Whatever else they tell you (Score:2, Insightful)
What are you doing? It's important. (Score:5, Insightful)
For example, we run a site with data from a thousand odd different data sources, with each source getting updated every hour or so. We do it by parsing the data into static pages. We we receive a datum, we rebuild the pages that depend on it.
We have another site that runs off an Oracle db. the static page site runs about 90x faster, and is basically in memory (disk access is nil.) Now take into account that we can (and do) replicate the static page solution with zero load, we get to a solution that is literally 900x faster.
Now folks are thinking 'oh, the horror!' well... tough! There is no substitute for thinking about your data, and how it flows. A DB is not a given, but a (potentially wrong) answer to a question after you have done some analysis.
speaking from experience (Score:2, Insightful)
*sob*
Re:speaking from experience (Score:3, Insightful)
case in point:
We started off with HA, figured out how to go to cloned configuration: two servers, two RAIDS, no SPoF, right? We had some LAN issues which caused traffic storms, there was a bug in the controller logic, so both RAIDS crashed simultaneously. We fixed it by using another brand of RAID for one of the units. Those servers have not crashed since...
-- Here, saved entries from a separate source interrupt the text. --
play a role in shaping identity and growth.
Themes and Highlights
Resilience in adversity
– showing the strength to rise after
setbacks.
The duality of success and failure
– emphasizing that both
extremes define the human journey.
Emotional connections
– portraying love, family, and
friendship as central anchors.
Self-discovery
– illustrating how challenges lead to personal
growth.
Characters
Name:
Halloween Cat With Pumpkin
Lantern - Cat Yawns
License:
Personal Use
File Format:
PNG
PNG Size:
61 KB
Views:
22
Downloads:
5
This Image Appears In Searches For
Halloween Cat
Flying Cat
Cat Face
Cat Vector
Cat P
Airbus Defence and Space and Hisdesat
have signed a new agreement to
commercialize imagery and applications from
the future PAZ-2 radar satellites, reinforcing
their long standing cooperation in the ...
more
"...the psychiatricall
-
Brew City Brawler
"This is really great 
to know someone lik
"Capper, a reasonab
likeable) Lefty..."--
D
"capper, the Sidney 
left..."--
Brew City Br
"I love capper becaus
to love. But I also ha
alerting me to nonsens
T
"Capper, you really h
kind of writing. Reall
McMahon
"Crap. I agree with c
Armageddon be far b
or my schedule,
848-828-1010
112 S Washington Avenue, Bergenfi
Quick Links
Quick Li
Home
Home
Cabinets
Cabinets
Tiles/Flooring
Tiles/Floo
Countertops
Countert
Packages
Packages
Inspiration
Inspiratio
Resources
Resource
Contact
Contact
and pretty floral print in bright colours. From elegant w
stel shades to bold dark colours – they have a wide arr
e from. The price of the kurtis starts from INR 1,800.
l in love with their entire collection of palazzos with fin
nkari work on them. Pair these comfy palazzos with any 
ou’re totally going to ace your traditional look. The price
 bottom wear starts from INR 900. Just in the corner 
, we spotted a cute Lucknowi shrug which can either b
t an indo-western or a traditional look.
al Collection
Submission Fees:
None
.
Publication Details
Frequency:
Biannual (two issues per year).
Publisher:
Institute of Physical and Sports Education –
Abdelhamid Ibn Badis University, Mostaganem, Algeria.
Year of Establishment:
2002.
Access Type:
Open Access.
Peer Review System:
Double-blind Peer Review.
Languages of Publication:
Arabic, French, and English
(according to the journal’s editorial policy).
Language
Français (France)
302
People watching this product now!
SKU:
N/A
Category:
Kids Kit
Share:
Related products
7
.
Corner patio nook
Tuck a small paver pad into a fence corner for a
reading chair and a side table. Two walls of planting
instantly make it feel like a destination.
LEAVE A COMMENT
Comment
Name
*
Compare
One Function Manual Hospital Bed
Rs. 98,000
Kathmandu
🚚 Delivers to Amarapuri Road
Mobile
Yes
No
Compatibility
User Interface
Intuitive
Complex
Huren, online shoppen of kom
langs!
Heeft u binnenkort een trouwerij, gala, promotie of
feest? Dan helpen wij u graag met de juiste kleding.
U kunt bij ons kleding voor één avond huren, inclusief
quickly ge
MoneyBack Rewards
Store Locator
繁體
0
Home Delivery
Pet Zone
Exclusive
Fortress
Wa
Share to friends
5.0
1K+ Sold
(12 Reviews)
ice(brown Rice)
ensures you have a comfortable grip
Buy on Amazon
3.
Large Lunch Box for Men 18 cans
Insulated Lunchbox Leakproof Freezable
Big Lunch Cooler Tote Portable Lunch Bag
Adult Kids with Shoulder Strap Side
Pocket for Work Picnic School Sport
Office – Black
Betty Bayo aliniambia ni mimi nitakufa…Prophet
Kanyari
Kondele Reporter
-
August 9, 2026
If you do the accounting, the biggest cause of lack of availability with HA sites is number 18, 18 inches in front of the keyboard. That's not because people are less skilled than before, it is because we have eliminated all the hardware issues, the stuff you don't automate is all the stuff that is too complicated to automate, so only human error in making complicated changes remains. So every down time, there is usually an analyst looking sheepish, but it is usually not his/her fault. The process had some failing in it, and you have to fix the process. It's a lot like I hear airliner crash investigations are like. Find out what happenned, fix the process, so that it doesn't happen again.
You hone it over years, and every failure or even glitch is precious. Study it.